By Alejandro Grattan-Domingez
(Reprinted by Request)
Prior to settling here in 1987, I had spent the previous 25 years laboring in the vineyards of the American film industry. Hollywood was then (and still is) famous for its colorful characters. However, as I already knew, Hollyweird (as it is known by some blue-nosed observers) had absolutely nothing on our own little corner of Mexico.
I first visited Lakeside in 1963. Back then it was a haven for hippies, one reason being that you could buy LSD in a local drugstore! The Queen of Lakeside was the famous actress Judith Anderson, who once while under the influence, had a chair placed on a barge, and as her anxious acolytes rowed like the slaves in the movie Ben Hur, serenely set forth for the south shore of the lake as majestically as Cleopatra must have appeared as she floated down the Nile.

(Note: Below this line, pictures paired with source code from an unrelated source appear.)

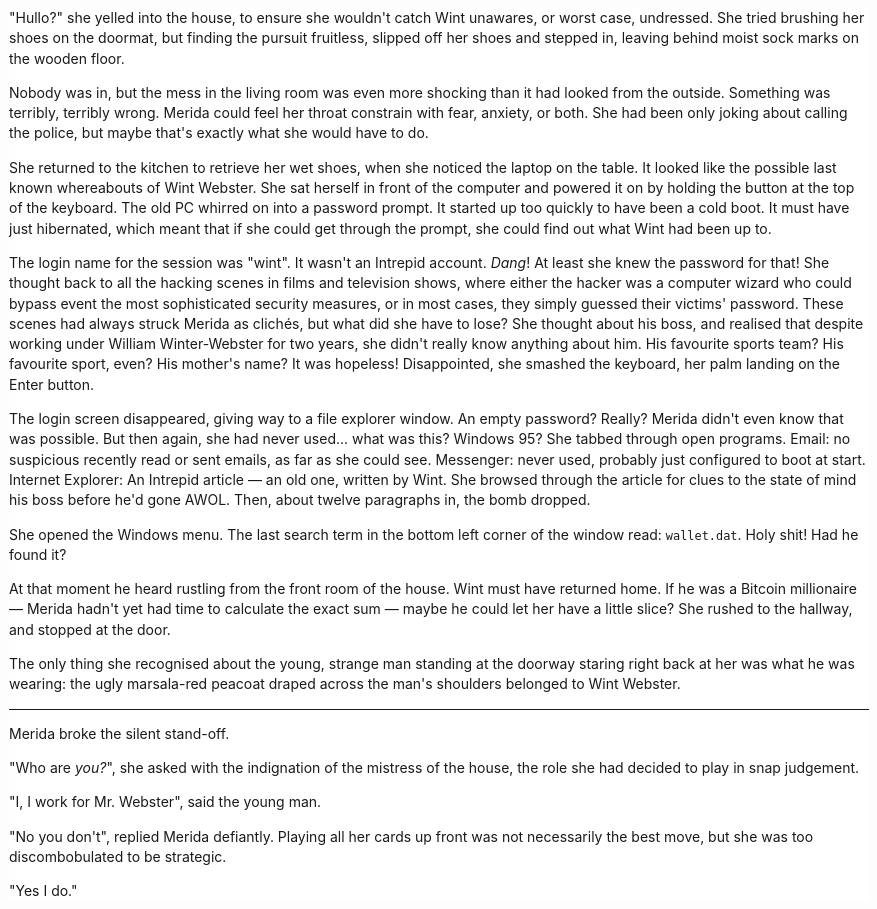 "Hullo?" she yelled into the house, to ensure she wouldn't catch Wint unawares, or worst case, undressed. She tried brushing her shoes on the doormat, but finding the pursuit fruitless, slipped off her shoes and stepped in, leaving behind moist sock marks on the wooden floor.

Nobody was in, but the mess in the living room was even more shocking than it had looked from the outside. Something was terribly, terribly wrong. Merida could feel her throat constrain with fear, anxiety, or both. She had been only joking about calling the police, but maybe that's exactly what she would have to do.

She returned to the kitchen to retrieve her wet shoes, when she noticed the laptop on the table. It looked like the possible last known whereabouts of Wint Webster. She sat herself in front of the computer and powered it on by holding the button at the top of the keyboard. The old PC whirred on into a password prompt. It started up too quickly to have been a cold boot. It must have just hibernated, which meant that if she could get through the prompt, she could find out what Wint had been up to.

The login name for the session was "wint". It wasn't an Intrepid account. _Dang_! At least she knew the password for that! She thought back to all the hacking scenes in films and television shows, where either the hacker was a computer wizard who could bypass event the most sophisticated security measures, or in most cases, they simply guessed their victims' password. These scenes had always struck Merida as clichés, but what did she have to lose? She thought about his boss, and realised that despite working under William Winter-Webster for two years, she didn't really know anything about him. His favourite sports team? His favourite sport, even? His mother's name? It was hopeless! Disappointed, she smashed the keyboard, her palm landing on the Enter button.

The login screen disappeared, giving way to a file explorer window. An empty password? Really? Merida didn't even know that was possible. But then again, she had never used... what was this? Windows 95? She tabbed through open programs. Email: no suspicious recently read or sent emails, as far as she could see. Messenger: never used, probably just configured to boot at start. Internet Explorer: An Intrepid article — an old one, written by Wint. She browsed through the article for clues to the state of mind his boss before he'd gone AWOL. Then, about twelve paragraphs in, the bomb dropped.

She opened the Windows menu. The last search term in the bottom left corner of the window read: `wallet.dat`. Holy shit! Had he found it?

At that moment he heard rustling from the front room of the house. Wint must have returned home. If he was a Bitcoin millionaire — Merida hadn't yet had time to calculate the exact sum — maybe he could let her have a little slice? She rushed to the hallway, and stopped at the door.

The only thing she recognised about the young, strange man standing at the doorway staring right back at her was what he was wearing: the ugly marsala-red peacoat draped across the man's shoulders belonged to Wint Webster.

---

Merida broke the silent stand-off.

"Who are _you?_", she asked with the indignation of the mistress of the house, the role she had decided to play in snap judgement.

"I, I work for Mr. Webster", said the young man.

"No you don't", replied Merida defiantly. Playing all her cards up front was not necessarily the best move, but she was too discombobulated to be strategic.

"Yes I do."
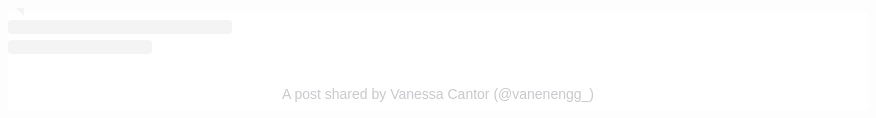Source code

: <div style=" width: 0; height: 0; border-top: 8px solid #F4F4F4; border-left: 8px solid transparent; transform: translateY(-4px) translateX(8px);"></div></div></div> <div style="display: flex; flex-direction: column; flex-grow: 1; justify-content: center; margin-bottom: 24px;"> <div style=" background-color: #F4F4F4; border-radius: 4px; flex-grow: 0; height: 14px; margin-bottom: 6px; width: 224px;"></div> <div style=" background-color: #F4F4F4; border-radius: 4px; flex-grow: 0; height: 14px; width: 144px;"></div></div></a><p style=" color:#c9c8cd; font-family:Arial,sans-serif; font-size:14px; line-height:17px; margin-bottom:0; margin-top:8px; overflow:hidden; padding:8px 0 7px; text-align:center; text-overflow:ellipsis; white-space:nowrap;"><a href="https://www.instagram.com/p/CxoxL4zPXB4/?utm_source=ig_embed&amp;utm_campaign=loading" style=" color:#c9c8cd; font-family:Arial,sans-serif; font-size:14px; font-style:normal; font-weight:normal; line-height:17px; text-decoration:none;" target="_blank">A post shared by Vanessa Cantor (@vanenengg_)</a></p></div></blockquote> <script async src="//www.instagram.com/embed.js"></script>
</td> <td>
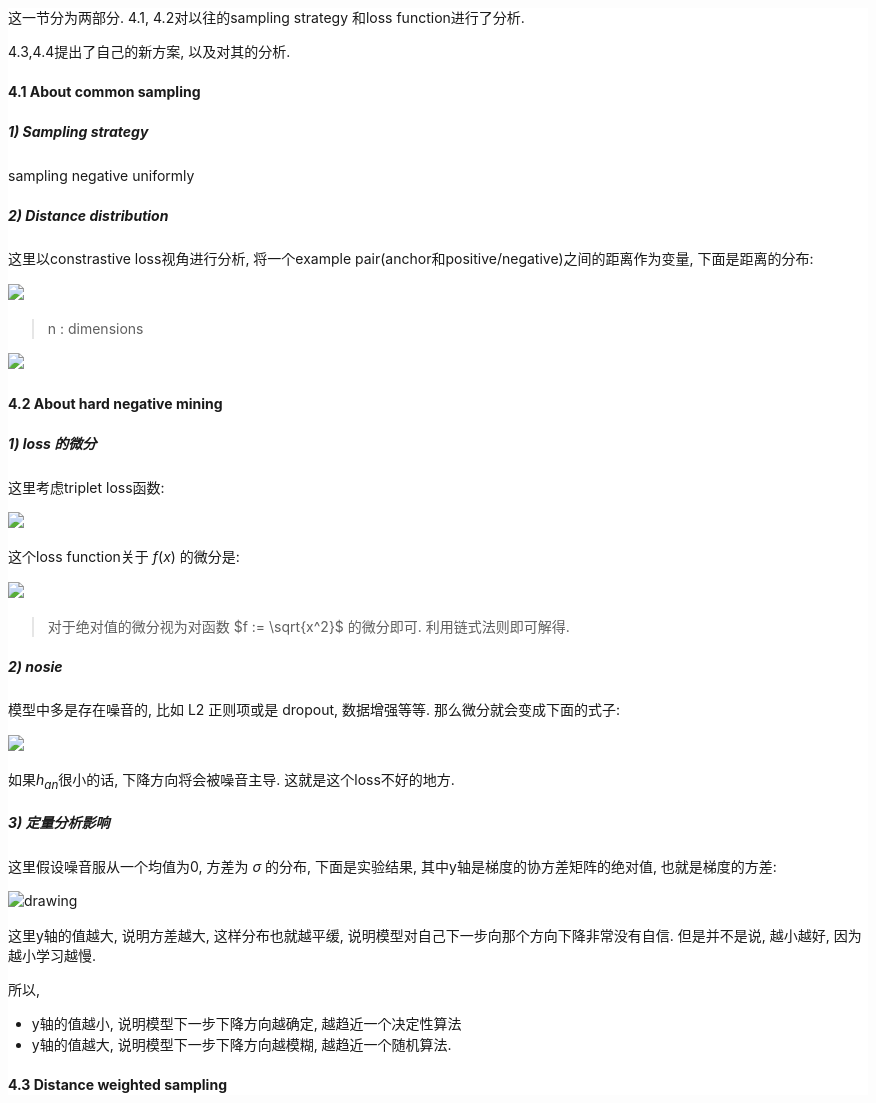 这一节分为两部分. 4.1, 4.2对以往的sampling strategy 和loss function进行了分析. 

4.3,4.4提出了自己的新方案, 以及对其的分析. 

#### 4.1 About common sampling

##### 1) Sampling strategy

sampling negative uniformly

##### 2) Distance distribution

这里以constrastive loss视角进行分析, 将一个example pair(anchor和positive/negative)之间的距离作为变量, 下面是距离的分布:

![](./pictures/5)

> n : dimensions

![](./pictures/6)

#### 4.2 About hard negative mining

##### 1) loss 的微分 

这里考虑triplet loss函数:

![](./pictures/3)

这个loss function关于 $f(x)$ 的微分是:

![](./pictures/7)

> 对于绝对值的微分视为对函数  $f := \sqrt{x^2}$ 的微分即可. 利用链式法则即可解得.

##### 2) nosie

模型中多是存在噪音的, 比如 L2 正则项或是 dropout, 数据增强等等. 那么微分就会变成下面的式子:

<img src="./pictures/8" width="150"/>

如果$h_{an}$很小的话, 下降方向将会被噪音主导. 这就是这个loss不好的地方.

##### 3) 定量分析影响

这里假设噪音服从一个均值为0, 方差为 $\sigma$ 的分布, 下面是实验结果, 其中y轴是梯度的协方差矩阵的绝对值, 也就是梯度的方差:

<img src="./pictures/9" alt="drawing" width="500"/>

这里y轴的值越大, 说明方差越大, 这样分布也就越平缓, 说明模型对自己下一步向那个方向下降非常没有自信. 但是并不是说, 越小越好, 因为越小学习越慢. 

所以, 

- y轴的值越小, 说明模型下一步下降方向越确定, 越趋近一个决定性算法
- y轴的值越大, 说明模型下一步下降方向越模糊, 越趋近一个随机算法.



#### 4.3 Distance weighted sampling
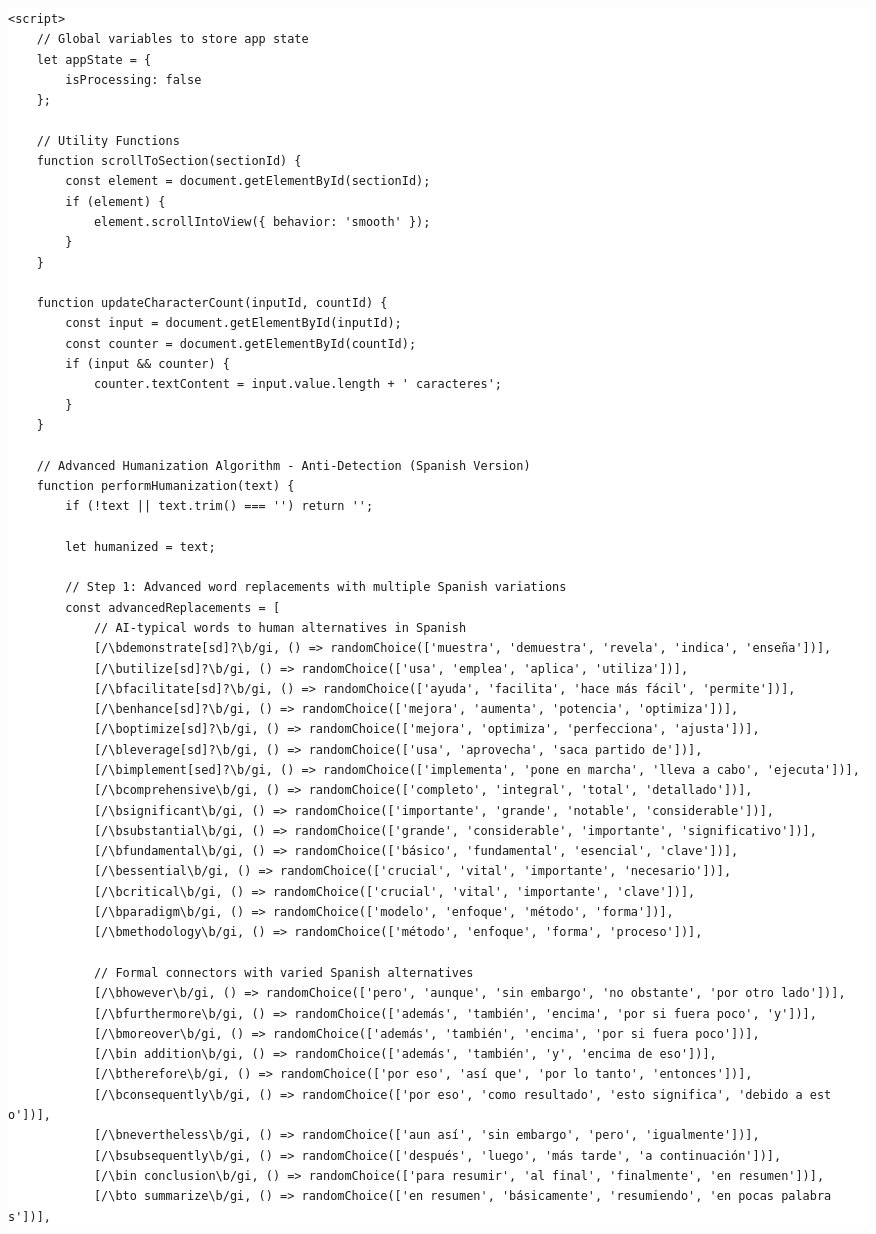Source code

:     <script>
        // Global variables to store app state
        let appState = {
            isProcessing: false
        };

        // Utility Functions
        function scrollToSection(sectionId) {
            const element = document.getElementById(sectionId);
            if (element) {
                element.scrollIntoView({ behavior: 'smooth' });
            }
        }

        function updateCharacterCount(inputId, countId) {
            const input = document.getElementById(inputId);
            const counter = document.getElementById(countId);
            if (input && counter) {
                counter.textContent = input.value.length + ' caracteres';
            }
        }

        // Advanced Humanization Algorithm - Anti-Detection (Spanish Version)
        function performHumanization(text) {
            if (!text || text.trim() === '') return '';
            
            let humanized = text;
            
            // Step 1: Advanced word replacements with multiple Spanish variations
            const advancedReplacements = [
                // AI-typical words to human alternatives in Spanish
                [/\bdemonstrate[sd]?\b/gi, () => randomChoice(['muestra', 'demuestra', 'revela', 'indica', 'enseña'])],
                [/\butilize[sd]?\b/gi, () => randomChoice(['usa', 'emplea', 'aplica', 'utiliza'])],
                [/\bfacilitate[sd]?\b/gi, () => randomChoice(['ayuda', 'facilita', 'hace más fácil', 'permite'])],
                [/\benhance[sd]?\b/gi, () => randomChoice(['mejora', 'aumenta', 'potencia', 'optimiza'])],
                [/\boptimize[sd]?\b/gi, () => randomChoice(['mejora', 'optimiza', 'perfecciona', 'ajusta'])],
                [/\bleverage[sd]?\b/gi, () => randomChoice(['usa', 'aprovecha', 'saca partido de'])],
                [/\bimplement[sed]?\b/gi, () => randomChoice(['implementa', 'pone en marcha', 'lleva a cabo', 'ejecuta'])],
                [/\bcomprehensive\b/gi, () => randomChoice(['completo', 'integral', 'total', 'detallado'])],
                [/\bsignificant\b/gi, () => randomChoice(['importante', 'grande', 'notable', 'considerable'])],
                [/\bsubstantial\b/gi, () => randomChoice(['grande', 'considerable', 'importante', 'significativo'])],
                [/\bfundamental\b/gi, () => randomChoice(['básico', 'fundamental', 'esencial', 'clave'])],
                [/\bessential\b/gi, () => randomChoice(['crucial', 'vital', 'importante', 'necesario'])],
                [/\bcritical\b/gi, () => randomChoice(['crucial', 'vital', 'importante', 'clave'])],
                [/\bparadigm\b/gi, () => randomChoice(['modelo', 'enfoque', 'método', 'forma'])],
                [/\bmethodology\b/gi, () => randomChoice(['método', 'enfoque', 'forma', 'proceso'])],
                
                // Formal connectors with varied Spanish alternatives
                [/\bhowever\b/gi, () => randomChoice(['pero', 'aunque', 'sin embargo', 'no obstante', 'por otro lado'])],
                [/\bfurthermore\b/gi, () => randomChoice(['además', 'también', 'encima', 'por si fuera poco', 'y'])],
                [/\bmoreover\b/gi, () => randomChoice(['además', 'también', 'encima', 'por si fuera poco'])],
                [/\bin addition\b/gi, () => randomChoice(['además', 'también', 'y', 'encima de eso'])],
                [/\btherefore\b/gi, () => randomChoice(['por eso', 'así que', 'por lo tanto', 'entonces'])],
                [/\bconsequently\b/gi, () => randomChoice(['por eso', 'como resultado', 'esto significa', 'debido a esto'])],
                [/\bnevertheless\b/gi, () => randomChoice(['aun así', 'sin embargo', 'pero', 'igualmente'])],
                [/\bsubsequently\b/gi, () => randomChoice(['después', 'luego', 'más tarde', 'a continuación'])],
                [/\bin conclusion\b/gi, () => randomChoice(['para resumir', 'al final', 'finalmente', 'en resumen'])],
                [/\bto summarize\b/gi, () => randomChoice(['en resumen', 'básicamente', 'resumiendo', 'en pocas palabras'])],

Then there was Ray Rigby, once one of England’s top screen-writers. Having squandered his fortune, and now reduced to getting by on a pittance of a pension, he wrote in desperation to Margaret Thatcher, then the British PM. The letter purported to come from a “third-party,” and spelled out the depths to which Rigby had fallen. To my jaded eye, the note seemed something right out of “Uncle Tom’s Cabin,” the only thing missing an infant abandoned in a snowdrift. The letter ended by imploring Mrs. Thatcher to either drastically increase Rigby’s pension or at the least grant him an Order of the British Empire. Ray asked that I personally sign the appeal.
Two months later, I received a letter marked “10 Downing Street.” It was from Thatcher’s personal secretary, advising that the PM, touched by the plight of one of Britain’s most illustrious subjects, would personally look into the matter. Six weeks later, Ray received notice from the pension department that “at the personal instigation of the PM herself, we have looked into your folder--and unfortunately find that we have been over-paying you for several years. Hence, we must deduct 25 pounds per month until the short-fall is made up. Sincerely Yours.” A short while later, Ray passed away. I still wonder if the two events were related.
Another Lakeside character was Ian, who often spent hours in the Ajijic plaza drinking wine from a goatskin. I once asked him why he drank so much. Peering at me as if I were a retarded child, he said, “Because when I drink, things look better to me. When I drink a lot, people look better. And when I finally get drunk, even you look a little better.” I never asked my friend another stupid question.
Then there was the gringo who announced that he was going to end his life by walking out into the lake. But a hundred feet into the drink, he became hopelessly entangled in the lirio and what had seemed a tragic suicide attempt instead became a slap-stick routine.
Or the grande dame, (formerly a ballerina in Russia) who at age 80 rented a huge theater to render a farewell performance. The audience stopped counting after she had fallen down for the eighteenth time.
Or the well-known actor who in the company of Ray Rigby was in the habit of crawling from one cantina to another. Once, told that Ray was again “thirsty,” the actor’s wife beseeched me not to tell her husband. She was tired of having them arrive at dawn on her doorstep “yammering like old Walter Brennan.” It seemed both men usually lost their false teeth over the course of an evening, and she was tired of buying her husband new dentures.
Today, Ajijic is much more respectable. But every now and then, I miss the good old days. Which were never really that good—but certainly a lot more colorful.